** begin Data shown **
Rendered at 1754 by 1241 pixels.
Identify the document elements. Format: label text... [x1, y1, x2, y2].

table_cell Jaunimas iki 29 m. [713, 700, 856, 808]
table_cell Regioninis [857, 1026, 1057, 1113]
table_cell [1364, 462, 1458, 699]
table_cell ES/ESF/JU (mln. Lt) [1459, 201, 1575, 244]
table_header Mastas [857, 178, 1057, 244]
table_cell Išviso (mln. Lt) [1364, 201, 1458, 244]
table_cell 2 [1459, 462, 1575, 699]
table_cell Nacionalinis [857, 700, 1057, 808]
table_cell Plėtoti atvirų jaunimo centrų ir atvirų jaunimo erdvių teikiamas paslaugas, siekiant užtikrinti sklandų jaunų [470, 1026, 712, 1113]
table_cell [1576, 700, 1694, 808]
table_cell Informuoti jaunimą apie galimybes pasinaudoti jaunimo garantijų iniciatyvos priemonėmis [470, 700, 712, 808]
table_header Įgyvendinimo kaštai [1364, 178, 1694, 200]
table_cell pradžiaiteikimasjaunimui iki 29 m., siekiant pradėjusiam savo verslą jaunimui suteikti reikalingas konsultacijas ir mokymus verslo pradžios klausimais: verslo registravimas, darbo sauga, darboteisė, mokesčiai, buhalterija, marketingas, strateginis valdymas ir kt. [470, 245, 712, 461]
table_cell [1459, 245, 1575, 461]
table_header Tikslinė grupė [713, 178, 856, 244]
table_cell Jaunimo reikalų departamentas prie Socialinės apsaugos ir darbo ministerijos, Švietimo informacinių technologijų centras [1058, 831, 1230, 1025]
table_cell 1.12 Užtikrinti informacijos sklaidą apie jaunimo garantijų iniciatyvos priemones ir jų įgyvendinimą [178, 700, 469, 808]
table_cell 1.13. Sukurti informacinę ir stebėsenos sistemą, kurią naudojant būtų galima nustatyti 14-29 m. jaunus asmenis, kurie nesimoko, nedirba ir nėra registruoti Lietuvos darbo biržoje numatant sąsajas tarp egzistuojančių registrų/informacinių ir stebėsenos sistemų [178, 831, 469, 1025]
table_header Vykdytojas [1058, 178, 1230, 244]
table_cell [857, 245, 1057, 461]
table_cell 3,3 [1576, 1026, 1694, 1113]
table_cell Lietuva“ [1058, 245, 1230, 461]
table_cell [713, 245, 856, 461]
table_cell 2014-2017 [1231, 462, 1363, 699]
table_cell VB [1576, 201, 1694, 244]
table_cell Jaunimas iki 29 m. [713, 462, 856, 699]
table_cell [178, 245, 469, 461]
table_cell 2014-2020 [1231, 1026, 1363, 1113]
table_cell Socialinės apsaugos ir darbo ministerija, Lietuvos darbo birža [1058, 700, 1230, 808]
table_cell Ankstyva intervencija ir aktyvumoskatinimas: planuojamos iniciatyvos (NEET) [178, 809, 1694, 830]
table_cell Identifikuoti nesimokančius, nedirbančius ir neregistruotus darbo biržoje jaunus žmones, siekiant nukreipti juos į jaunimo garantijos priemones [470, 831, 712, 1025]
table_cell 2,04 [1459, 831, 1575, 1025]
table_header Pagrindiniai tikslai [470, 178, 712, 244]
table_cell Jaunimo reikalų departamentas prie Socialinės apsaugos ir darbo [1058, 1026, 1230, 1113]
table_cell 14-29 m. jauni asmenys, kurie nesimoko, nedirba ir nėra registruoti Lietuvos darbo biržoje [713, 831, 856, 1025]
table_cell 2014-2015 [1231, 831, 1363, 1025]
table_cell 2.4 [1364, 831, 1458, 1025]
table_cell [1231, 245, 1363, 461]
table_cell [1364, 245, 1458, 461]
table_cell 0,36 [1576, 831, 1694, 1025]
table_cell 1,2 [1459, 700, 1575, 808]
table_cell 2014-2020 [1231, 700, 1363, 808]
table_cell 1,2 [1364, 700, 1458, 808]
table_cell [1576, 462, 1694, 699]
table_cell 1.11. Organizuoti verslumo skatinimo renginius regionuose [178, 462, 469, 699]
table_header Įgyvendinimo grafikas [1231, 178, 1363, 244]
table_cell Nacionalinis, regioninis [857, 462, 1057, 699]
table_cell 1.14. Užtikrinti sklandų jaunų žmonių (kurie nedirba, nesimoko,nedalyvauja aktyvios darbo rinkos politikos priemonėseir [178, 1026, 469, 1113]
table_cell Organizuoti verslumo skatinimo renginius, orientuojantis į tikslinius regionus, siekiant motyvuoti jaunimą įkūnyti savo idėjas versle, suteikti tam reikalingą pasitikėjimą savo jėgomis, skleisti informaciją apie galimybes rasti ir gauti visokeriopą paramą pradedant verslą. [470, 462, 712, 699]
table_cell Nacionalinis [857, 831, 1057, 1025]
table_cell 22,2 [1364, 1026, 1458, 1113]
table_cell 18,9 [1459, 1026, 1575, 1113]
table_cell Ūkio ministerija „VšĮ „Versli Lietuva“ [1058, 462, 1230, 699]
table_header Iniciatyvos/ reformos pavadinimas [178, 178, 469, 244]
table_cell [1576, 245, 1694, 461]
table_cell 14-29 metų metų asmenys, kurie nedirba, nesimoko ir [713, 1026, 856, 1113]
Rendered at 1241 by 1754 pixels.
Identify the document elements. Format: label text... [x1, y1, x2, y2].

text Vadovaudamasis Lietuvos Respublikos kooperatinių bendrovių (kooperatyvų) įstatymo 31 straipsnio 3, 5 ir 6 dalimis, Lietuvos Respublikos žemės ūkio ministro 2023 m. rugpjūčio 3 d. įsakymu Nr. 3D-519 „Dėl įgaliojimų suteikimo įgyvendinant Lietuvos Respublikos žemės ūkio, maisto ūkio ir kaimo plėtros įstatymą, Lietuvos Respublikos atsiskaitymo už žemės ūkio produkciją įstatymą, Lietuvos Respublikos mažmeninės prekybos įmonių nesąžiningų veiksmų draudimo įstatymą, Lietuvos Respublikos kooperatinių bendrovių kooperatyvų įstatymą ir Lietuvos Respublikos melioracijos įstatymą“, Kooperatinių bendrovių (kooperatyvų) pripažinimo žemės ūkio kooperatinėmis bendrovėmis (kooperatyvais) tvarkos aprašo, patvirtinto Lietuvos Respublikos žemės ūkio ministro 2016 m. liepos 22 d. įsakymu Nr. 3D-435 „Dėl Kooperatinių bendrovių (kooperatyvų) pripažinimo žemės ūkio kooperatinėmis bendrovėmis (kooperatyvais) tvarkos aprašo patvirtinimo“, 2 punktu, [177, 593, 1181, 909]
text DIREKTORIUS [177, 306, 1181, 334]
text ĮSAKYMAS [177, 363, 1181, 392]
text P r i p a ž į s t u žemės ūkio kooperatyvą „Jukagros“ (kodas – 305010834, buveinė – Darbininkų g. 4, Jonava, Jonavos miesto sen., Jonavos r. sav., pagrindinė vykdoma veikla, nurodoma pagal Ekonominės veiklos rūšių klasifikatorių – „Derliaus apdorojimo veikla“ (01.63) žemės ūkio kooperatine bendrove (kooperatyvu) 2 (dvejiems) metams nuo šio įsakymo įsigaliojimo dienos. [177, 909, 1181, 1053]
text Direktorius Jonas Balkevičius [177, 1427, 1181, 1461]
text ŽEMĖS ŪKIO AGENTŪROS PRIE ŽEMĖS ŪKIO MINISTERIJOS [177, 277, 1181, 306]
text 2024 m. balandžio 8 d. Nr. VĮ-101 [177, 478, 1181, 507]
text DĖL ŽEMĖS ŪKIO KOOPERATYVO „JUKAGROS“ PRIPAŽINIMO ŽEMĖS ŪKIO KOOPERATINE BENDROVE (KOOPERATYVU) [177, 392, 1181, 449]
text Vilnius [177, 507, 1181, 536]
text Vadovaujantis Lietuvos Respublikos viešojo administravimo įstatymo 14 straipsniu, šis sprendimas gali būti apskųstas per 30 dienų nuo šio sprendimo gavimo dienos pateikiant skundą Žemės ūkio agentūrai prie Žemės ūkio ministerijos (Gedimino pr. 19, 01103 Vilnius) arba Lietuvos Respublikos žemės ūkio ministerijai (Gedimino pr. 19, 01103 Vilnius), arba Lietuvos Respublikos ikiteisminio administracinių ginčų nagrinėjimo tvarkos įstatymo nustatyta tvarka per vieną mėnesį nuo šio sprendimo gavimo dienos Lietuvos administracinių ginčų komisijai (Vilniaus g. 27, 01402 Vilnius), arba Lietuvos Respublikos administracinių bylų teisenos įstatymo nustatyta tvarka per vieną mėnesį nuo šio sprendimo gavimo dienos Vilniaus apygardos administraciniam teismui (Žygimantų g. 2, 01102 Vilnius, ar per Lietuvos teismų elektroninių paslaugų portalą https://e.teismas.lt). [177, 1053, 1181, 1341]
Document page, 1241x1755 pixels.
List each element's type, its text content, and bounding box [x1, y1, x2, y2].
** end Data shown **
Set task => Rewrite the listing lines from the one containing "table_cell Jaunimas iki 29 m. [713, 700, 856, 808]" through the one containing "table_cell Plėtoti atvirų" as a numbered list, skipping any blank lines.

The output =>
1. table_cell Jaunimas iki 29 m. [713, 700, 856, 808]
2. table_cell Regioninis [857, 1026, 1057, 1113]
3. table_cell [1364, 462, 1458, 699]
4. table_cell ES/ESF/JU (mln. Lt) [1459, 201, 1575, 244]
5. table_header Mastas [857, 178, 1057, 244]
6. table_cell Išviso (mln. Lt) [1364, 201, 1458, 244]
7. table_cell 2 [1459, 462, 1575, 699]
8. table_cell Nacionalinis [857, 700, 1057, 808]
9. table_cell Plėtoti atvirų jaunimo centrų ir atvirų jaunimo erdvių teikiamas paslaugas, siekiant užtikrinti sklandų jaunų [470, 1026, 712, 1113]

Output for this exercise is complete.